> Try it: From the first line of the records below through the line with "Het resultaat: de", output each line exactly; skip the pictures.

(Collected data)
=======

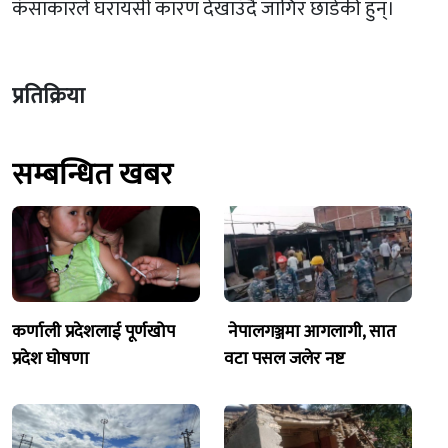
कंसाकारले घरायसी कारण देखाउँदै जागिर छाडेकी हुन्।
प्रतिक्रिया
सम्बन्धित खबर
कर्णाली प्रदेशलाई पूर्णखोप
नेपालगञ्जमा आगलागी, सात
प्रदेश घोषणा
वटा पसल जलेर नष्ट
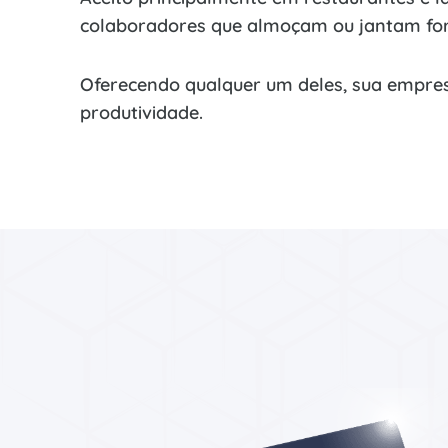
colaboradores que almoçam ou jantam for
Oferecendo qualquer um deles, sua empre
produtividade.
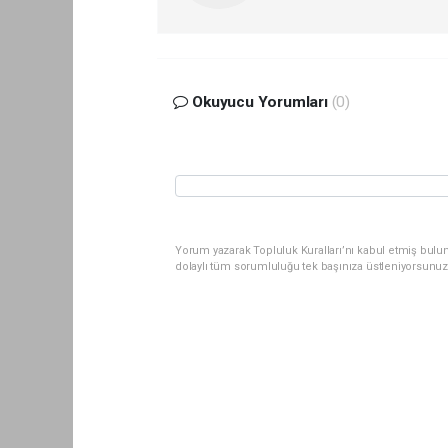
Okuyucu Yorumları
(0)
Yorum yazarak Topluluk Kuralları’nı kabul etmiş bul
dolaylı tüm sorumluluğu tek başınıza üstleniyorsunuz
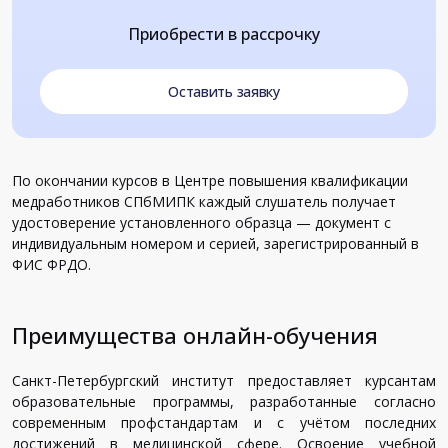
Приобрести в рассрочку
Оставить заявку
По окончании курсов в Центре повышения квалификации
медработников СПбМИПК каждый слушатель получает
удостоверение установленного образца — документ с
индивидуальным номером и серией, зарегистрированный в
ФИС ФРДО.
Преимущества онлайн-обучения
Санкт-Петербургский институт предоставляет курсантам
образовательные программы, разработанные согласно
современным профстандартам и с учётом последних
достижений в медицинской сфере. Освоение учебной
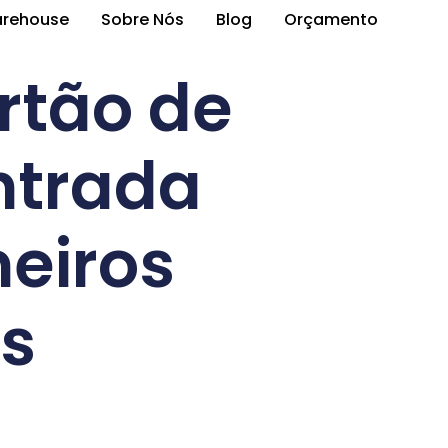
arehouse
Sobre Nós
Blog
Orçamento
rtão de
entrada
eiros
s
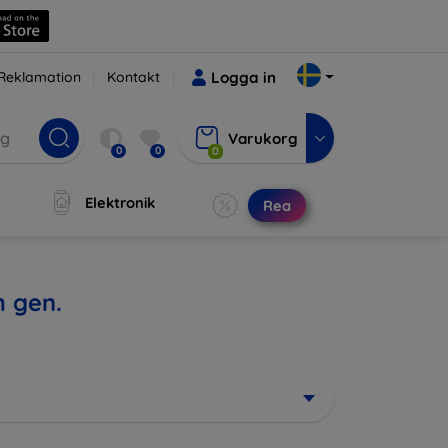
Reklamation
Kontakt
Logga in
Varukorg
0
0
0
Elektronik
Rea
h gen.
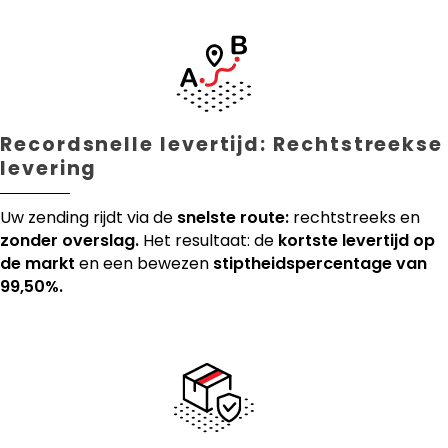
Recordsnelle levertijd: Rechtstreekse
levering
Uw zending rijdt via de
snelste route:
rechtstreeks en
zonder overslag.
Het resultaat: de
kortste levertijd op
de markt
en een bewezen
stiptheidspercentage van
99,50%.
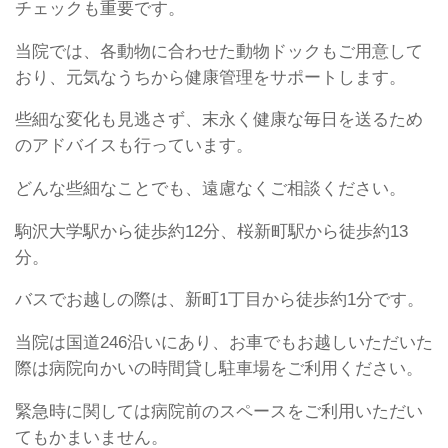
チェックも重要です。
当院では、各動物に合わせた動物ドックもご用意して
おり、元気なうちから健康管理をサポートします。
些細な変化も見逃さず、末永く健康な毎日を送るため
のアドバイスも行っています。
どんな些細なことでも、遠慮なくご相談ください。
駒沢大学駅から徒歩約12分、桜新町駅から徒歩約13
分。
バスでお越しの際は、新町1丁目から徒歩約1分です。
当院は国道246沿いにあり、お車でもお越しいただいた
際は病院向かいの時間貸し駐車場をご利用ください。
緊急時に関しては病院前のスペースをご利用いただい
てもかまいません。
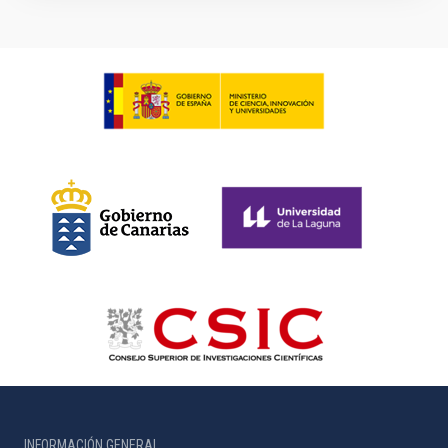
INFORMACIÓN GENERAL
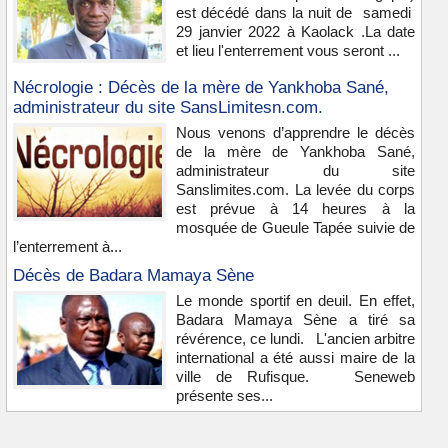
est décédé dans la nuit de samedi
29 janvier 2022 à Kaolack .La date
et lieu l'enterrement vous seront ...
Nécrologie : Décès de la mère de Yankhoba Sané,
administrateur du site SansLimitesn.com.
Nous venons d’apprendre le décès
de la mère de Yankhoba Sané,
administrateur du site
Sanslimites.com. La levée du corps
est prévue à 14 heures à la
mosquée de Gueule Tapée suivie de
l’enterrement à...
Décès de Badara Mamaya Sène
Le monde sportif en deuil. En effet,
Badara Mamaya Sène a tiré sa
révérence, ce lundi. L'ancien arbitre
international a été aussi maire de la
ville de Rufisque. Seneweb
présente ses...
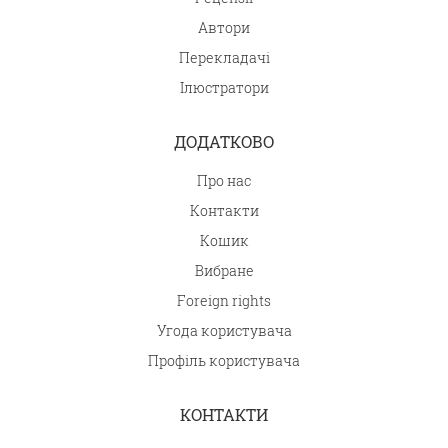
Автори
Перекладачі
Ілюстратори
ДОДАТКОВО
Про нас
Контакти
Кошик
Вибране
Foreign rights
Угода користувача
Профіль користувача
КОНТАКТИ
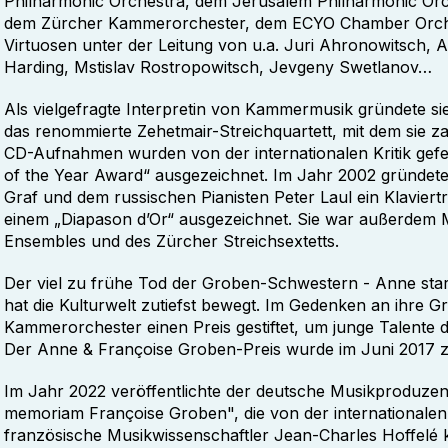
Philharmonic Orchestra, dem Jerusalem Philharmonic Or
dem Zürcher Kammerorchester, dem ECYO Chamber Orches
Virtuosen unter der Leitung von u.a. Juri Ahronowitsch, A
Harding, Mstislav Rostropowitsch, Jevgeny Swetlanov
Als vielgefragte Interpretin von Kammermusik gründete si
das renommierte Zehetmair-Streichquartett, mit dem sie z
CD-Aufnahmen wurden von der internationalen Kritik ge
of the Year Award“ ausgezeichnet. Im Jahr 2002 gründete 
Graf und dem russischen Pianisten Peter Laul ein Klavie
einem „Diapason d’Or“ ausgezeichnet. Sie war außerdem Mi
Ensembles und des Zürcher Streichsextetts.
Der viel zu frühe Tod der Groben-Schwestern - Anne sta
hat die Kulturwelt zutiefst bewegt. Im Gedenken an ihre 
Kammerorchester einen Preis gestiftet, um junge Talente
Der Anne & Françoise Groben-Preis wurde im Juni 2017 z
Im Jahr 2022 veröffentlichte der deutsche Musikproduzen
memoriam Françoise Groben", die von der internationalen
französische Musikwissenschaftler Jean-Charles Hoffelé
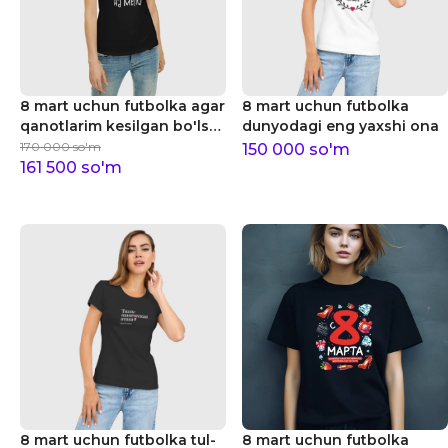
8 mart uchun futbolka agar
8 mart uchun futbolka
qanotlarim kesilgan bo'lsa,
dunyodagi eng yaxshi ona
men supurgi ustiga
170 000
so'm
150 000
so'm
o'tiraman
161 500
so'm
8 mart uchun futbolka tul-
8 mart uchun futbolka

=======

> Worked solution:
कंसाकारले घरायसी कारण देखाउँदै जागिर छाडेकी हुन्।
प्रतिक्रिया
सम्बन्धित खबर
कर्णाली प्रदेशलाई पूर्णखोप
नेपालगञ्जमा आगलागी, सात
प्रदेश घोषणा
वटा पसल जलेर नष्ट
colaboradores que almoçam ou jantam for
Oferecendo qualquer um deles, sua empre
produtividade.
Okuyucu Yorumları
(0)
Yorum yazarak Topluluk Kuralları’nı kabul etmiş bul
dolaylı tüm sorumluluğu tek başınıza üstleniyorsunuz
Приобрести в рассрочку
Оставить заявку
По окончании курсов в Центре повышения квалификации
медработников СПбМИПК каждый слушатель получает
удостоверение установленного образца — документ с
индивидуальным номером и серией, зарегистрированный в
ФИС ФРДО.
Преимущества онлайн-обучения
Санкт-Петербургский институт предоставляет курсантам
образовательные программы, разработанные согласно
современным профстандартам и с учётом последних
достижений в медицинской сфере. Освоение учебной
arehouse
Sobre Nós
Blog
Orçamento
rtão de
entrada
eiros
s
Reklamation
Kontakt
Logga in
Varukorg
0
0
0
Elektronik
Rea
h gen.
Recordsnelle levertijd: Rechtstreekse
levering
Uw zending rijdt via de
snelste route:
rechtstreeks en
zonder overslag.
Het resultaat: de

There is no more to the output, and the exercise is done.